We minister to students on MSUM, Concordia, and M-State campuses.
MCCM is based out of the parish of St. Joseph’s in Moorhead. Our ministry offers many activities during the year to serve our college students. First and foremost we offer the Eucharist, the “source and summit” of our lives as Catholics. We have a special college student Mass at 11:45 a.m. on Sundays with lunch following. St. Joseph’s Church also has weekend Masses at 5:00 p.m. on Saturdays, 8:00 a.m. and 10:00 a.m. on Sunday mornings and 6:30 p.m. Sunday evenings. During the week we have a special daily Mass for college students on Monday evenings and Wednesday evenings with a time to socialize and build friendships following evening masses. Additionally retreats, Bible studies, socials, fellowship nights, game nights, and faith sharing opportunities are offered throughout the school year. Get involved in learning more about the Church and our faith!

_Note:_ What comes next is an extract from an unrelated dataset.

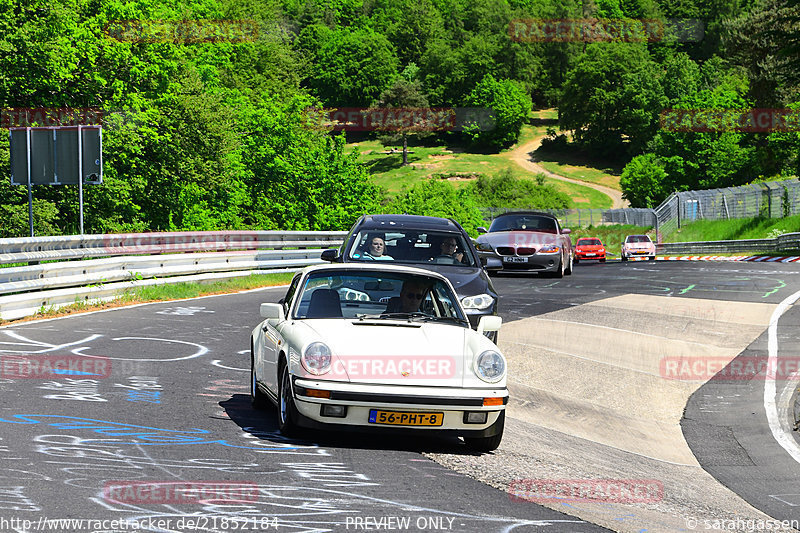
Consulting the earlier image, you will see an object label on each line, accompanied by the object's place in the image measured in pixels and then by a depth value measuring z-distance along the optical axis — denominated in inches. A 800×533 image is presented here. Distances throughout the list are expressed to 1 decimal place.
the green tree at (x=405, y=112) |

St. John Henry Newman was a real live person who wrote, taught, and preached in the 19th Century. He spent many of his early years at Oxford University in England. Newman was raised in the Anglican Church, and moved through many stages and struggles in his spiritual quest. He finally decided to become Catholic at the age of 42. Four years later, he was ordained as a priest and continued on his spiritual journey, eventually becoming renowned as one of the keenest thinkers and best theologians in the Catholic Church. Unfortunately, he was often misunderstood in his lifetime. Protestants mistrusted him because he jumped ship, and Catholics were suspicious of Newman because he started out on the wrong ship. Despite all the pain his brilliance inflicted, Newman never ceased to advocate that mind and spirit should be connected. Faith and intellect belonged together in his eyes, and being a “Fool for Christ” meant that one shouldn’t withdraw from learning or questioning.
The first center, or club, established in 1893 at the University of Pennsylvania, declared in the rules that members wouldn’t be “clannish or narrow in a religious sense.” Until about 40 years ago, it was uncommon for Catholics to attend non-Catholic colleges. Priests and parents worried that young people who went to non religious colleges would lose their faith, morals, and non secular thinking they’d been brought up in. Kids who went on to college, therefore, we greatly encouraged to join the local “Newman Club” to seek friendship with other Catholics that would strengthen and nurture faith.
The first club to reach Minnesota was in St. Paul, founded in 1923. While it has been 72 years and many changes have occurred, the basic principles of faith and intellect still stand strong. As Linda Wall said:
"I wish you to enlarge your knowledge, to cultivate your reason, to get an insight into the relation of truth to truth, to learn to view things as they are, to understand how faith and reason stand to each other. Religion cannot stifle or restrict the intellect, only enlighten and enlarge it.”